Bunun üzerine, Cenâb-ı Hak, Habîb-i Edîbini teselli eden şu âyeti inzâl buyurdu:
“Kur’ân’ı okumayı, tebliğ etmeyi ve ona uymayı sana farz kılan Allah, muhakkak ki, seni tekrar Mekke’ye döndürecek, âhirette de övülmüş bir makam olan en büyük şefaat makamına kavuşturacaktır.”1
Düşmanın takibini zorlaştırmak ve onu şaşırtmak gayesiyle Medine’ye doğru, herkesin gittiği yoldan ayrı bir yol takib edildi. Önce, güney istikametinde Kızıl Denize yakın Tihâme’ye gittiler. Sonra Kuzey’e döndüler. Denizden uzak çöl içinden sahile paralel yol aldılar. Salı günü öğleye kadar durup dinlenmeden deve sırtında yol katettiler. Salı günü öğle üzeri bir gölgelikte bir nebze dinlenmek için konakladılar. Peygamber Efendimiz, istirahata çekildi. Hz. Ebû Bekir ise başında bir muhafız gibi bekliyordu. Bir taraftan da etrafa göz gezdiriyordu. Uzakta bir çoban gördü. Yanına gitti. Çobanın koyunundan sağdığı bir miktar sütü alıp getirdi. Resûl-i Ekrem uyanınca kendisine takdim etti. Efendimiz kanasıya içti.2
Sütsüz keçinin süt verişi
Yolculuk esnasında garip hâdiseler cereyan ediyordu.
Yanına varıp süt istedikleri bir çoban, “Yanımda süt verecek şu keçiden başkası yok. Fakat o da hamile oldu ve sütü çekildi” dedi.
Resûl-i Kibriyânın şifâlı ve bereketli eli keçinin memelerine uzandı. Mübârek elleriyle, onları sığadı ve duâ etti. Memeler, anında sütle doldu. Sağılan sütü hepsi kana kana içti.
Hayretler içinde kalan çoban, “Allah aşkına, sen kimsin? Şimdiye kadar senin gibisine rastlamadım” diye sordu.
Resûl-i Ekrem Efendimiz, “Kim olduğumu söylerim, ama gördüğünü, duyduğunu gizli tutmak şartıyla” dedi.
━━━━
> [Yazılı Alıştırma A]: Metinde "Resûl-i Kibriyânın şifâlı" ifadesinden "kana kana içti." ifadesine kadar uzanan her şeyi aynen tekrarlayın.
> [Yazılı Alıştırma B]:
Aşağıdaki ifadelerin metne uyup uymadığını belirtin. Her biri için evet ya da hayır deyin ve karar veren sözleri metinden aynen alıntılayın.
(i) Yolculukta önce güney yönünde Tihâme'ye gidildi.
(ii) Hz. Ebû Bekir, Salı günü öğle üzeri konaklandığında uyudu.
(iii) Çoban, keçinin sütünün hamilelik yüzünden çekildiğini söyledi.
> [Yazılı Alıştırma C]:
Metne göre aşağıdaki soruları cevaplayın.
(i) Salı günü öğleye kadar yol neyin sırtında katedildi?
(ii) Hz. Ebû Bekir'in getirdiği süt kimin koyunundan sağılmıştı?
(iii) Resûl-i Ekrem, kim olduğunu söylemek için hangi şartı koydu?
Kayıtların bu alıştırmayla hiçbir ilgisi yoktur.
━━━━
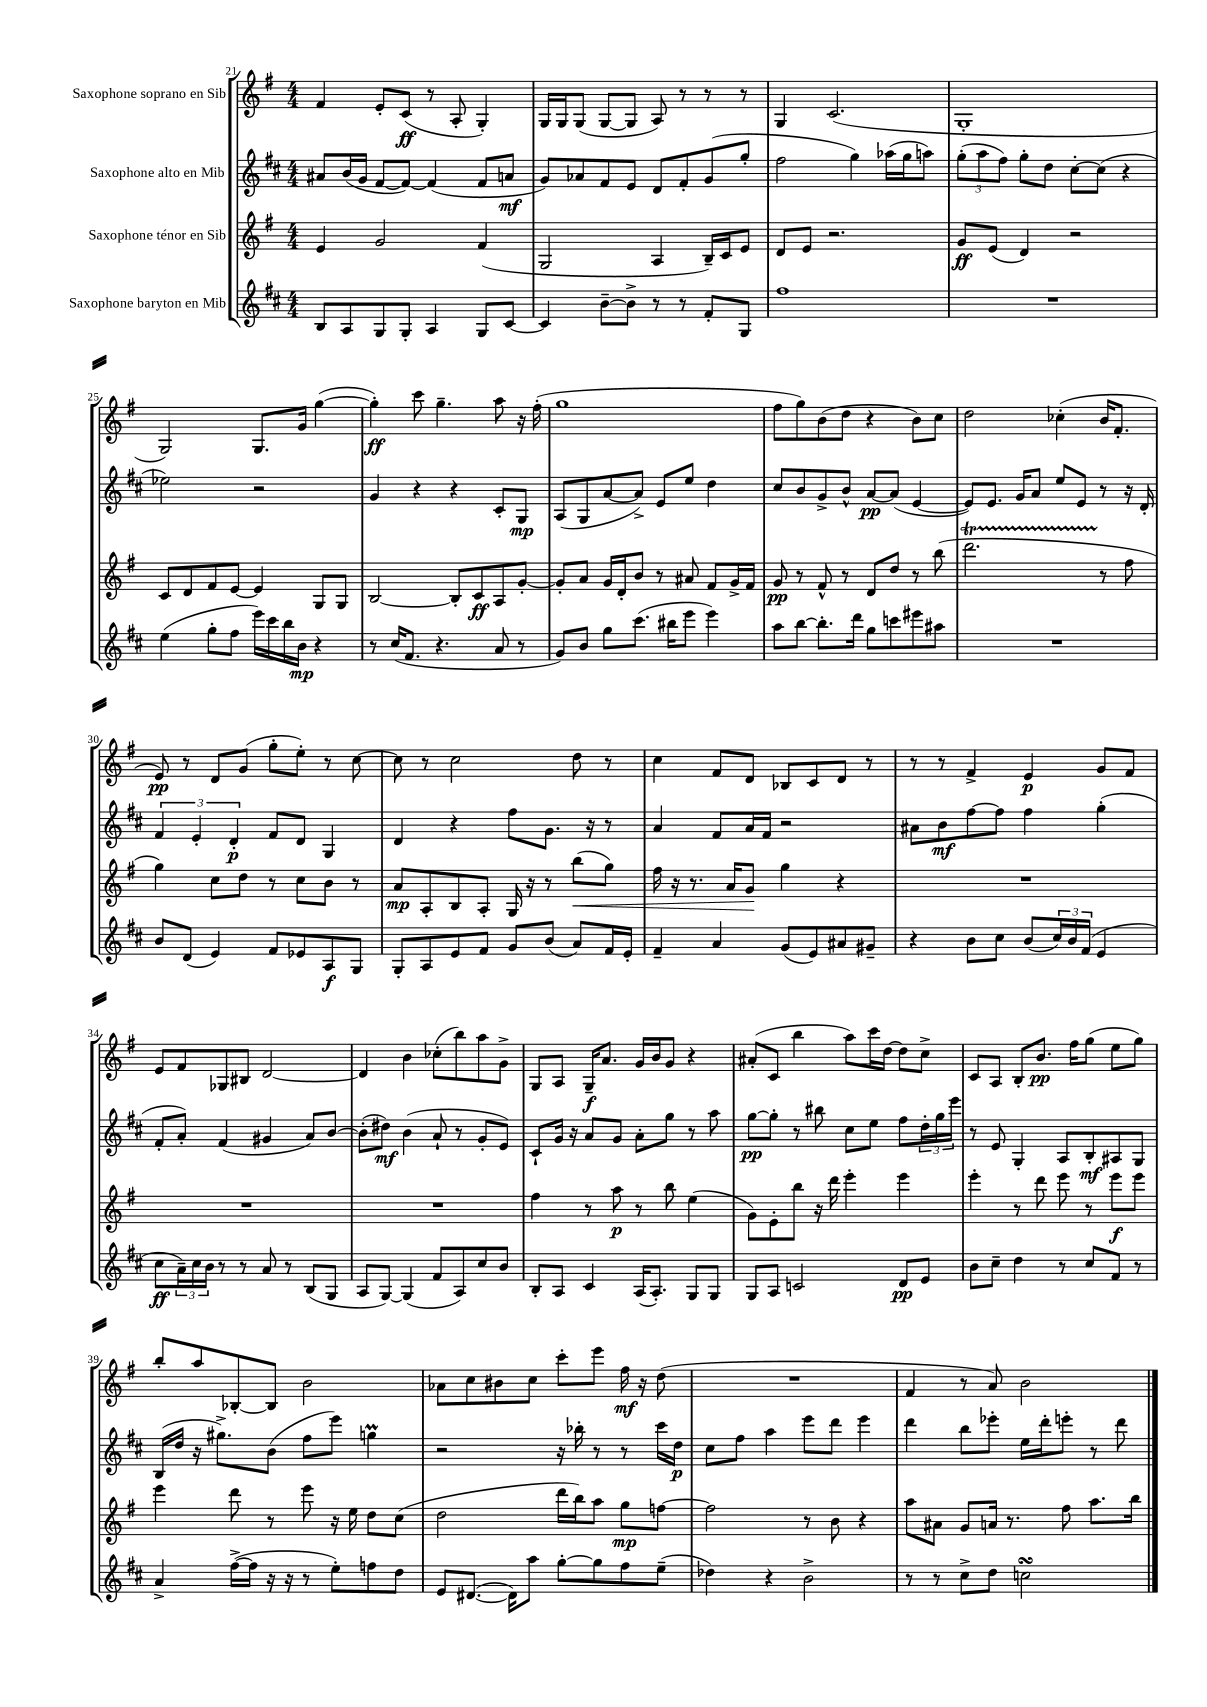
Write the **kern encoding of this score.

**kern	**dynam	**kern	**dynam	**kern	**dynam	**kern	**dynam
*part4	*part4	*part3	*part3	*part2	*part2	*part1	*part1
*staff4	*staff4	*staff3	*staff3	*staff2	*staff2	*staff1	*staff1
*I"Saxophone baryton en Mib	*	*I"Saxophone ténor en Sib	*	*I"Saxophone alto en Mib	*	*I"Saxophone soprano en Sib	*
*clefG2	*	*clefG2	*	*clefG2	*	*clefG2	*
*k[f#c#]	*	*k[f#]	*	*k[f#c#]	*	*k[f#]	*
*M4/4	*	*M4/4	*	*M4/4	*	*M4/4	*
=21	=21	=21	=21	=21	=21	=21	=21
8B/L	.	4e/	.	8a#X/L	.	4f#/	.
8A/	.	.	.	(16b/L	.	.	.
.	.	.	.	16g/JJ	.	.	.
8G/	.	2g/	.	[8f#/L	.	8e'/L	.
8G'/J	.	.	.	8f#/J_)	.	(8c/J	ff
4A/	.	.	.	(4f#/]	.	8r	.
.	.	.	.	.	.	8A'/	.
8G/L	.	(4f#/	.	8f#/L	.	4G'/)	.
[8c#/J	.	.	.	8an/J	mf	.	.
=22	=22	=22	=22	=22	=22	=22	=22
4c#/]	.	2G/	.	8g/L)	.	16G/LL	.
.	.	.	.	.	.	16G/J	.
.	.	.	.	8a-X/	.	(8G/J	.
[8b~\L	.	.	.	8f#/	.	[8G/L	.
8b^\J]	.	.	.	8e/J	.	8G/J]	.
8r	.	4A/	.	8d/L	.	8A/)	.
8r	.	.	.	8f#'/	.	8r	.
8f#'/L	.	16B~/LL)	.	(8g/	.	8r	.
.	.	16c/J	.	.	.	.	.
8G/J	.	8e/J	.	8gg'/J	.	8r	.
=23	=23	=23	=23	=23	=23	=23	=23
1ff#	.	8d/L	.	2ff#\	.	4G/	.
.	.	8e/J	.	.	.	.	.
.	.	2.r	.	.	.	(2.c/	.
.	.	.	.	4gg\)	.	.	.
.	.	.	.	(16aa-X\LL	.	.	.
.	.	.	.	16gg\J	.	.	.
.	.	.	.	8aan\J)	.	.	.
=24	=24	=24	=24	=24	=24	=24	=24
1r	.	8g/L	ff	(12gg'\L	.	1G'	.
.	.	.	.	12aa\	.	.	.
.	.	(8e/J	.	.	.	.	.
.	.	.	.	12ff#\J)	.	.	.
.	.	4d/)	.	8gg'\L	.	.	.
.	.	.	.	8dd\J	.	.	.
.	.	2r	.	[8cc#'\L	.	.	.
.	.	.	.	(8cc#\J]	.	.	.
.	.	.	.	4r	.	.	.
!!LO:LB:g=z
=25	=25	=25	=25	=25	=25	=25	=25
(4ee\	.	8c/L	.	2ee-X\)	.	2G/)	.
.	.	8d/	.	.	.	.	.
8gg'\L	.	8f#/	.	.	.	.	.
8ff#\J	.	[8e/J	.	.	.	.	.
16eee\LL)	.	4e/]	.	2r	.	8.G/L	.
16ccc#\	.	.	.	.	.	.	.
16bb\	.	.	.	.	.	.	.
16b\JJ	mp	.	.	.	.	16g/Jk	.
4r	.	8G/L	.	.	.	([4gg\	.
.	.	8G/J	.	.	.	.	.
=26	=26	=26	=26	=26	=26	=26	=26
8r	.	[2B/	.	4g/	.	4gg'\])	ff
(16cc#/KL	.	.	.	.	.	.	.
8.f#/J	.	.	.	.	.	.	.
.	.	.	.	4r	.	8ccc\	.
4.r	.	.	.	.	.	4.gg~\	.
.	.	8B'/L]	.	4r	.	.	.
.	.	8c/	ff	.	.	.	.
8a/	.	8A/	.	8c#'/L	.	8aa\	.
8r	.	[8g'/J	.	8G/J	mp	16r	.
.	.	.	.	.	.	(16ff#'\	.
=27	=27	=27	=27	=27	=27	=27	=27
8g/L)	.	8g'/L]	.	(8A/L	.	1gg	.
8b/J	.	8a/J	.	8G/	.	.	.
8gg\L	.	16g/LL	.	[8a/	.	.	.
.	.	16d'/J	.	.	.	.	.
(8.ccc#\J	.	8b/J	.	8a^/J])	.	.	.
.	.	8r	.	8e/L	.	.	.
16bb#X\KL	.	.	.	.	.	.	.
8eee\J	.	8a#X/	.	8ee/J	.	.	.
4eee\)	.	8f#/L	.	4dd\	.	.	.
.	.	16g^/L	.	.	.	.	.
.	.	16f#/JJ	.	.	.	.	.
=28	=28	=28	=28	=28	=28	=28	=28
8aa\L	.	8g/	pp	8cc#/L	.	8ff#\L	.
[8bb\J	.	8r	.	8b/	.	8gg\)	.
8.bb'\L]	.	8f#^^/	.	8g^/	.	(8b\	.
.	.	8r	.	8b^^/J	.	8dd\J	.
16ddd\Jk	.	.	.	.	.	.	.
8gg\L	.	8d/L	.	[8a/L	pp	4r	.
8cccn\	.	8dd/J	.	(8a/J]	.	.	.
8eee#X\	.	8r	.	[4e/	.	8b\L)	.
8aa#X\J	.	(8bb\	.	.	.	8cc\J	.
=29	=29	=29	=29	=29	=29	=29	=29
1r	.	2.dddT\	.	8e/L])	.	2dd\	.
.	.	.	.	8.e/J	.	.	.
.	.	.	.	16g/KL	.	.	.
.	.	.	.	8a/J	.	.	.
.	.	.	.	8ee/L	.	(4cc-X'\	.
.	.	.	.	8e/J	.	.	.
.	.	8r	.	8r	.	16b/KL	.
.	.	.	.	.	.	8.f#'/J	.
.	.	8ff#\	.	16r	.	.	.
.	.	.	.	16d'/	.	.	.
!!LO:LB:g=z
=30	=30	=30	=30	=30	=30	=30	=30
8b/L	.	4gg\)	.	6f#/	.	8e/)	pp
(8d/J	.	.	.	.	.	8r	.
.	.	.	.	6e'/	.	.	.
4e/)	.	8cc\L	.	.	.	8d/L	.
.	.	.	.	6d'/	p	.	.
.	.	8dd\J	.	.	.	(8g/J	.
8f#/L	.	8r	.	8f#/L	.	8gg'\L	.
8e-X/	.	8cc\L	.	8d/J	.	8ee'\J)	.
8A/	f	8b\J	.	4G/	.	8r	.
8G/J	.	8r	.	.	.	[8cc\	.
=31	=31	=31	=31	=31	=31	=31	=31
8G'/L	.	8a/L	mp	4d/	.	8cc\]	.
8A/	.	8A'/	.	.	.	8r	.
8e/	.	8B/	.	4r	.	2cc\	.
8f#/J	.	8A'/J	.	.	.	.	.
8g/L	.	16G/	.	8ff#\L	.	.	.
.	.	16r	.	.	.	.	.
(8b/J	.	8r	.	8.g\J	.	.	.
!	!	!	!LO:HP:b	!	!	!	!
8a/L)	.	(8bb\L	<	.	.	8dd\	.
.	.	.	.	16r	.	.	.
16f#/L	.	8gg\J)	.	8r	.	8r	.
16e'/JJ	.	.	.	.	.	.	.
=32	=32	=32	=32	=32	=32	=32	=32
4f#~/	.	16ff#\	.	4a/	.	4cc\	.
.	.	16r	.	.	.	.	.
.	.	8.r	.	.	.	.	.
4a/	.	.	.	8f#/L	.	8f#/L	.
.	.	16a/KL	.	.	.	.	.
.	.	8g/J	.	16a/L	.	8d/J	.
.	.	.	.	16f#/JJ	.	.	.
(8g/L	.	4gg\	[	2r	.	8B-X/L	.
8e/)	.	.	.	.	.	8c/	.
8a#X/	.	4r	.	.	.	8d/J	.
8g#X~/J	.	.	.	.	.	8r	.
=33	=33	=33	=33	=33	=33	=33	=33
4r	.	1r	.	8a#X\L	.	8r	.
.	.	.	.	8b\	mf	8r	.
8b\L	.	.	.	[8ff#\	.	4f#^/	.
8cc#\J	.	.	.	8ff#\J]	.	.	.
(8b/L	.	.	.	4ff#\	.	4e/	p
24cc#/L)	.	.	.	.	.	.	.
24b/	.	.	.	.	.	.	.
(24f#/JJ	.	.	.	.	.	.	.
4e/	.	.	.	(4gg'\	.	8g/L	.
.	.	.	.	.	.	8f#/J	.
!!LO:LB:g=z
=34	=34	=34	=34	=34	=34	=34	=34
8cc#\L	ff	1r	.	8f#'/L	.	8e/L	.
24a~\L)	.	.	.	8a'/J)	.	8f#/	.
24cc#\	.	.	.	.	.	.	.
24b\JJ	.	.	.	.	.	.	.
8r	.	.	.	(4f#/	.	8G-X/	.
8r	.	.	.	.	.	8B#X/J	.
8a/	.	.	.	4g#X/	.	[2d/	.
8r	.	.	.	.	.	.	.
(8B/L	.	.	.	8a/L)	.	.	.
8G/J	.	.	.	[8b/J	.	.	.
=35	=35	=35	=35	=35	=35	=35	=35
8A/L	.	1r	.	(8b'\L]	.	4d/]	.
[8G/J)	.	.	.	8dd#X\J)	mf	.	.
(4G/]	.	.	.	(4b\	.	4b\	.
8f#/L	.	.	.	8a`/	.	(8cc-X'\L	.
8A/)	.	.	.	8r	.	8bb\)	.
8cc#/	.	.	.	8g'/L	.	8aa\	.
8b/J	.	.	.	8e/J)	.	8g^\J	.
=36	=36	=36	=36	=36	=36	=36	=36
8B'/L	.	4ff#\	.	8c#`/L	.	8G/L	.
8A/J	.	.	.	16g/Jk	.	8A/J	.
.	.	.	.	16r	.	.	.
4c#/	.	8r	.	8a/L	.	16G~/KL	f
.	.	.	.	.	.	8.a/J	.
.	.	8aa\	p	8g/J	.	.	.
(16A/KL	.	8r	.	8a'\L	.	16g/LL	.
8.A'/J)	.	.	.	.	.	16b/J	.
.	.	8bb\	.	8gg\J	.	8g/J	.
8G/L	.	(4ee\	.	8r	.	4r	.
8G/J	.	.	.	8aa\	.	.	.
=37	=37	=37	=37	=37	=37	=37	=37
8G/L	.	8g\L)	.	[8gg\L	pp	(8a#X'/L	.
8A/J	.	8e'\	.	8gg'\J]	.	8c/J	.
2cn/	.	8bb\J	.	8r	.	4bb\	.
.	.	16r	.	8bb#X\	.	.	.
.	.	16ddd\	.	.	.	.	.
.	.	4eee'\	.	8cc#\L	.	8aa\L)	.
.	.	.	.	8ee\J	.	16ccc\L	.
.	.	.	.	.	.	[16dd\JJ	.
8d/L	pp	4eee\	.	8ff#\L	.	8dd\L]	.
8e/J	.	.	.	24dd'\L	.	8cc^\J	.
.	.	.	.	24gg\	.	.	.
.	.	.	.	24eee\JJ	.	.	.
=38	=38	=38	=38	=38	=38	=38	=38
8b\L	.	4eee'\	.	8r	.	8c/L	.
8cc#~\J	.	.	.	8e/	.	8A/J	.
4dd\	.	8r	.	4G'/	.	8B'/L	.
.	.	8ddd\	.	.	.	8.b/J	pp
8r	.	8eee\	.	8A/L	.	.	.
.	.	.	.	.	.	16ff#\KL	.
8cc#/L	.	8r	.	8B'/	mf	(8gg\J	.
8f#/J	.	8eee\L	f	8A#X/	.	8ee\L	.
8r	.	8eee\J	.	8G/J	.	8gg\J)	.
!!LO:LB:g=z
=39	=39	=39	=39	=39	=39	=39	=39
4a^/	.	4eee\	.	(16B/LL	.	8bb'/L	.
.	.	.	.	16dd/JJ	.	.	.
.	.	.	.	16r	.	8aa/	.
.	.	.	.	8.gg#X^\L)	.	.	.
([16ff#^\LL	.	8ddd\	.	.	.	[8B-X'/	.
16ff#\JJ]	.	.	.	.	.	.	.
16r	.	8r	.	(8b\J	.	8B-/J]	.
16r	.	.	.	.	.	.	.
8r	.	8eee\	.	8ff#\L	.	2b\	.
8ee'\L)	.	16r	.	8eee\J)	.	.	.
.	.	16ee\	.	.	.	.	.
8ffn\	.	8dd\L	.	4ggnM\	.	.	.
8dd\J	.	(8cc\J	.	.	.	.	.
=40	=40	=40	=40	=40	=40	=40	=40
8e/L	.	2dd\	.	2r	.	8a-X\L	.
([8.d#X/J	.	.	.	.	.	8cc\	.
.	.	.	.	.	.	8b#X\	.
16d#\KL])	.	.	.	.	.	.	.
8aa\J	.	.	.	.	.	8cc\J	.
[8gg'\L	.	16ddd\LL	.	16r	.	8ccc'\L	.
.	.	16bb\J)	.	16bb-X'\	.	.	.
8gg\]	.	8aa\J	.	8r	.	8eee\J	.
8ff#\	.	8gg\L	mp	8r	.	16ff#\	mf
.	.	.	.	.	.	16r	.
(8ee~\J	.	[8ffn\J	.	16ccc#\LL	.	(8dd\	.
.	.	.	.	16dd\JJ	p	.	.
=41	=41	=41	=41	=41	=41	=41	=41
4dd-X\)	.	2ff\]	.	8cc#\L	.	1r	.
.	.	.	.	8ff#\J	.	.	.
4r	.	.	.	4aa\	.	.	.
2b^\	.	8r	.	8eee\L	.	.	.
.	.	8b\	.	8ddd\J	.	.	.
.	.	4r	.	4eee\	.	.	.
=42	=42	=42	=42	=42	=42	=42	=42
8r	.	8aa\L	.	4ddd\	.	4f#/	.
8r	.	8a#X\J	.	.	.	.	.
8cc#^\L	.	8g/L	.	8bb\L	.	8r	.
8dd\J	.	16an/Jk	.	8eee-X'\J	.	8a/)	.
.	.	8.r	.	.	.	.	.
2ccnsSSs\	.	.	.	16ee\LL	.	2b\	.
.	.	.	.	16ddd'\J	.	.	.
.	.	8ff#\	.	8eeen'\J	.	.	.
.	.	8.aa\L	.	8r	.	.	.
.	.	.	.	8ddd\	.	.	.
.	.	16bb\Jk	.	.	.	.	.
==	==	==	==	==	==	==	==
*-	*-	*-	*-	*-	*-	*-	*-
━━━━
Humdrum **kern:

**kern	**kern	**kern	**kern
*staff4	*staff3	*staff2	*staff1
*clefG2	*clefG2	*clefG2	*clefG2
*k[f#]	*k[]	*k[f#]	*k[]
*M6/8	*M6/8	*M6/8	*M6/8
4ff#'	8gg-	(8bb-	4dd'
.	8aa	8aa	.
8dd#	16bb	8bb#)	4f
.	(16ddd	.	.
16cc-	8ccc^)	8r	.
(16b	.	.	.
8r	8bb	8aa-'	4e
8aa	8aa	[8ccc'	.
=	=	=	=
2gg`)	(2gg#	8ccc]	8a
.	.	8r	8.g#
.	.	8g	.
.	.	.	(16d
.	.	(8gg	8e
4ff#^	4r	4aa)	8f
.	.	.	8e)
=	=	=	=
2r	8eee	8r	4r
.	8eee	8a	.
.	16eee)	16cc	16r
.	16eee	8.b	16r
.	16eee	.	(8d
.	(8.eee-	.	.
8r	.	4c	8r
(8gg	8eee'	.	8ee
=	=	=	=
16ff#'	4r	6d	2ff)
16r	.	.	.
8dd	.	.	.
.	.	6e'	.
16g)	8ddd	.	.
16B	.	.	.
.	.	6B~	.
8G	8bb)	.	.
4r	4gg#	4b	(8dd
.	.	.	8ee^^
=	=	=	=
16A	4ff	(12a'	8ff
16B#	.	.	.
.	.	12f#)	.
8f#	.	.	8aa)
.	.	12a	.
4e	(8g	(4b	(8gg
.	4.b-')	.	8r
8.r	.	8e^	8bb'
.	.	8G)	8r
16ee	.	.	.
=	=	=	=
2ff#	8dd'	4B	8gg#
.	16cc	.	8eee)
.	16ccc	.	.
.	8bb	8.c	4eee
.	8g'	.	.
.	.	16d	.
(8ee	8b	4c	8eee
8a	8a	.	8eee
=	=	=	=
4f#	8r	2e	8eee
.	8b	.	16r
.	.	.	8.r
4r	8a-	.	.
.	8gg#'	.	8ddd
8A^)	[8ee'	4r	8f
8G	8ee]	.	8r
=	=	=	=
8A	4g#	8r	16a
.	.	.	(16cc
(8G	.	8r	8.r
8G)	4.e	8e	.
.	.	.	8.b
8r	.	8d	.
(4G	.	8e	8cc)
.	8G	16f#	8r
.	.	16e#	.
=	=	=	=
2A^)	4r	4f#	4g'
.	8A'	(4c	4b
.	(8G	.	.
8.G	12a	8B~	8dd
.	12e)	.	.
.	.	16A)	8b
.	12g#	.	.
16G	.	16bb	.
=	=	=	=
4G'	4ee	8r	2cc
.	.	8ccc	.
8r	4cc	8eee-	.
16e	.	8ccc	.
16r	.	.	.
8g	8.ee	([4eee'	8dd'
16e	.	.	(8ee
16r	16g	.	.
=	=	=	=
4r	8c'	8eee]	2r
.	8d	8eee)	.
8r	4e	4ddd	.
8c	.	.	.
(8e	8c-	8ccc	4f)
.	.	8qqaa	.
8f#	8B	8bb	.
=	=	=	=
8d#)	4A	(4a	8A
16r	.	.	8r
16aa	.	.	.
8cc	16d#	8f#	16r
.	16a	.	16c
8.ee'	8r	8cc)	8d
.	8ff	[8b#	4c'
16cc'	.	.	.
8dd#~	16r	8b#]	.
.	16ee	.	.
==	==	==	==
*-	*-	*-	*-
━━━━
> [Çözüm A]:
Resûl-i Kibriyânın şifâlı ve bereketli eli keçinin memelerine uzandı. Mübârek elleriyle, onları sığadı ve duâ etti. Memeler, anında sütle doldu. Sağılan sütü hepsi kana kana içti.

> [Çözüm B]:
(i) Evet: "Önce, güney istikametinde Kızıl Denize yakın Tihâme’ye gittiler."
(ii) Hayır: "Hz. Ebû Bekir ise başında bir muhafız gibi bekliyordu."
(iii) Evet: "Fakat o da hamile oldu ve sütü çekildi"

> [Çözüm C]:
(i) Devenin sırtında.
(ii) Uzakta görülen bir çobanın koyunundan.
(iii) Çobanın gördüğünü ve duyduğunu gizli tutması şartını.